One of these goals relates with the fact that there is increasing misuse of the term TSA, at both the national and sub-national levels. As a consequence, there is an increasing need for the TSA brand to be protected. As there is also a consensus that the UNWTO should begin to disseminate TSA data, it is necessary to find the most practical way to request from countries (basically NTAs and CSOs) an assessment of the conformance of their TSA methods to the recommended methodological framework for TSAs (in effect, a brand validation approach).
It is understood that such an initiative is consistent not only with the specific function of the UNWTO within the United Nations System, as mentioned in Article 13 of the Agreement between the United Nations and the World Tourism Organization, but also with the responsibility derived form the application of the Principles Governing International Statistical Activities in the field of tourism statistics.

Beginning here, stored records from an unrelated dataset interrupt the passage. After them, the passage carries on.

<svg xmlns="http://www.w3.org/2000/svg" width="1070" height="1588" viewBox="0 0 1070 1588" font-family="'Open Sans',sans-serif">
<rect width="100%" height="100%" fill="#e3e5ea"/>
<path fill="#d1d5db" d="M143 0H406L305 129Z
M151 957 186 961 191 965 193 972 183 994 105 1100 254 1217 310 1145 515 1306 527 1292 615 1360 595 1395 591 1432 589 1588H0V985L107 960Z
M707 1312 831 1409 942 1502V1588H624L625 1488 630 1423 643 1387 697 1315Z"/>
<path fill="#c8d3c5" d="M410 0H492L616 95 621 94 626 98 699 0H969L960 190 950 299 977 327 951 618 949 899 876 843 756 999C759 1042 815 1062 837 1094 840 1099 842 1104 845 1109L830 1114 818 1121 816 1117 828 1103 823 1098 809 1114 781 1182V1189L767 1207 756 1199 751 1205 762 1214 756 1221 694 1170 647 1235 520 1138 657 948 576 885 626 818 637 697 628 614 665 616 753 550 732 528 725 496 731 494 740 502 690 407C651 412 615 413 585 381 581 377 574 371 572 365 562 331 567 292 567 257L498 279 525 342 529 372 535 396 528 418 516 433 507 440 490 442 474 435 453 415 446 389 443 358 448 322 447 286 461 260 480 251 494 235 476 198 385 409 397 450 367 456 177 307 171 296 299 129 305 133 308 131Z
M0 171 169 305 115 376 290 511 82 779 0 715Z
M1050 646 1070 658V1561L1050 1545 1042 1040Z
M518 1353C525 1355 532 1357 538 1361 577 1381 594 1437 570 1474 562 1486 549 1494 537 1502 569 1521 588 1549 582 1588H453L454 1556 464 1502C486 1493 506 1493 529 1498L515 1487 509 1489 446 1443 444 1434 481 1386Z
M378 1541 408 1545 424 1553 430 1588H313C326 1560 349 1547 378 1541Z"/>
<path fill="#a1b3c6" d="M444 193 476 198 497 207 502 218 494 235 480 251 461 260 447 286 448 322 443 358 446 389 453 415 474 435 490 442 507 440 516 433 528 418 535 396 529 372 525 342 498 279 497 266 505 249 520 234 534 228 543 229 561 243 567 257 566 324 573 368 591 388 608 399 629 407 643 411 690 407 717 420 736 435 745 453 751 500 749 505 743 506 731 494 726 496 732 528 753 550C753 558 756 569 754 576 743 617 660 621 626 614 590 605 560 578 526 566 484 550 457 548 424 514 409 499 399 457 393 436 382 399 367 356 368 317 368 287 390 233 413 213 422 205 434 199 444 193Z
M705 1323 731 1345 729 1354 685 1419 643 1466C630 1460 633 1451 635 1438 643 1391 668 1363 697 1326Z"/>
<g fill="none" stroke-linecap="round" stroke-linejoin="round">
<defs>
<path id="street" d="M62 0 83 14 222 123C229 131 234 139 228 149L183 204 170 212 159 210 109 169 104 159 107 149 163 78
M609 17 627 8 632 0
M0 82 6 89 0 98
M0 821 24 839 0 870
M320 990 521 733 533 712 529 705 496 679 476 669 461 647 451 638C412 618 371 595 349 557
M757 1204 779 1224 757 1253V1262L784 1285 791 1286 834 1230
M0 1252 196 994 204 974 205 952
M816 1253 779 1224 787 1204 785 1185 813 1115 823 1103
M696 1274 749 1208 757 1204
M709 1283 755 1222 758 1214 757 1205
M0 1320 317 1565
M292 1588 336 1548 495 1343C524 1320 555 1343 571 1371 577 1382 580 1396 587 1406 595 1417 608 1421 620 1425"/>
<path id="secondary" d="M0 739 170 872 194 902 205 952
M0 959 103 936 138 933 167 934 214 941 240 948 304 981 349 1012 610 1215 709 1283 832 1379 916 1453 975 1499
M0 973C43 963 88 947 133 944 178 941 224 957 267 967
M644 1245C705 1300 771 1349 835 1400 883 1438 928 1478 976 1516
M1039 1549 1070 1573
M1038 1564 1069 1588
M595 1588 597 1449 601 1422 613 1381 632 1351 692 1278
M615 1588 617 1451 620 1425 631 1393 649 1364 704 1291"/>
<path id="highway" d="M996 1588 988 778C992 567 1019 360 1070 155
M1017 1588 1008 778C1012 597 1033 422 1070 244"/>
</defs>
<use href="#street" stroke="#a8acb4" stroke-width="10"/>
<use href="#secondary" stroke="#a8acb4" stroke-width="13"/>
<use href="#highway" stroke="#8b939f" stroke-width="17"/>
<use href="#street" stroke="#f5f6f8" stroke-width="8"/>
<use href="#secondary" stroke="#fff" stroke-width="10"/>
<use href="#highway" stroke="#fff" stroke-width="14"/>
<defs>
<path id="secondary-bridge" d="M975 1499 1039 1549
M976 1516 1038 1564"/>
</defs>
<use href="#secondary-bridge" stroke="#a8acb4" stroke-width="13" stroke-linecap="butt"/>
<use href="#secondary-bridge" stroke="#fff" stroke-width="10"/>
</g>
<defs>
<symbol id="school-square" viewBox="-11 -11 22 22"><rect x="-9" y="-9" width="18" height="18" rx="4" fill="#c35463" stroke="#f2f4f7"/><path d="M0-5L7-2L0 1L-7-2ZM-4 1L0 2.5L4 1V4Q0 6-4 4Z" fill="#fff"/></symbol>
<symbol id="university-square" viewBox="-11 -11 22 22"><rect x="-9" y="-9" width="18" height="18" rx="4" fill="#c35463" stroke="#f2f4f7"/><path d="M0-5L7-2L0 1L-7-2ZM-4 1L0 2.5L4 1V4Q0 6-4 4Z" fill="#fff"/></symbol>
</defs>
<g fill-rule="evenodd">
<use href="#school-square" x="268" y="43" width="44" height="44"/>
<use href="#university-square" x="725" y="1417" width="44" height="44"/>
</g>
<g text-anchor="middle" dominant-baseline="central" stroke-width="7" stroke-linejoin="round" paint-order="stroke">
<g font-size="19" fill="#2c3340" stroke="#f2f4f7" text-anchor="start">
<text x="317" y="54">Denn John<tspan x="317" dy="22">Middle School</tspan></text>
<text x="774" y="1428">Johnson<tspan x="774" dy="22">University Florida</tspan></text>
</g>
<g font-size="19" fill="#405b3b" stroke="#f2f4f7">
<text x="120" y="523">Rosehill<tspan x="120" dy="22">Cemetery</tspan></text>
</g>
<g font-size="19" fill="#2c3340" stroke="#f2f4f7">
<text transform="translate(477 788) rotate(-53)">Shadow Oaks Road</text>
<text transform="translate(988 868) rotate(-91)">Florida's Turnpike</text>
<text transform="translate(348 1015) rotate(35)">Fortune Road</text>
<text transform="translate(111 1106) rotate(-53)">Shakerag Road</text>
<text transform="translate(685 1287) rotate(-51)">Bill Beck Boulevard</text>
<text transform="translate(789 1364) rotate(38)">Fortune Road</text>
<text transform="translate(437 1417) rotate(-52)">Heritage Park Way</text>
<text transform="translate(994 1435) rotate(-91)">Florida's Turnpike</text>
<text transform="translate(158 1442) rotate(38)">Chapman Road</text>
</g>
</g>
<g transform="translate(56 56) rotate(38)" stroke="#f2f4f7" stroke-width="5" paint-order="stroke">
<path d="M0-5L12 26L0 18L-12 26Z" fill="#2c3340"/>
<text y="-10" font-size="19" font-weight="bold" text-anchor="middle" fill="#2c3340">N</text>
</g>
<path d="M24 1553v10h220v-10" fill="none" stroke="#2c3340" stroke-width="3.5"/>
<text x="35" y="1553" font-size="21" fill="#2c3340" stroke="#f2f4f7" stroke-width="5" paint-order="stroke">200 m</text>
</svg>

It has also prepared other types of contributions as part of its project:
- With regard to the ongoing revision of SNA93 and BPM5, two consultations have been submitted to the Inter-Secretariat Working Group on National Accounts (ISWGNA) (“Clarifying the Treatment of Travel Agency, Tour Operator, Travel Agency Services and Package Tours in SNA, Balance of Payments and TSA and Their Mutual Relationship” and “About the Correct Treatment of the Tourism Business Expenses in the Compilation of the Tourism Satellite Account (TSA)”) and papers have been prepared on time share and its treatment in the TSA (“Tourism Statistics and the Measurement of Timeshare - Comments on World Tourism Organization Discussion Paper” and “Measuring Timeshare in the Tourism Satellite Account (TSA) and Related Macroeconomic Frameworks (SNA93 and BPM5) - Position Paper (for discussion)”);
- As for options to complement the advance toward the TSA, the elaboration of a set of macroindicators has been proposed to make it possible to make progress toward the analysis of the economic contribution of tourism (an initial version, “Measuring the Economic Contributions of Tourism: A Proposal for some Basic Indicators”, was published in “Enzo Paci Papers on Measuring the Economic Significance of Tourism, volume 3”).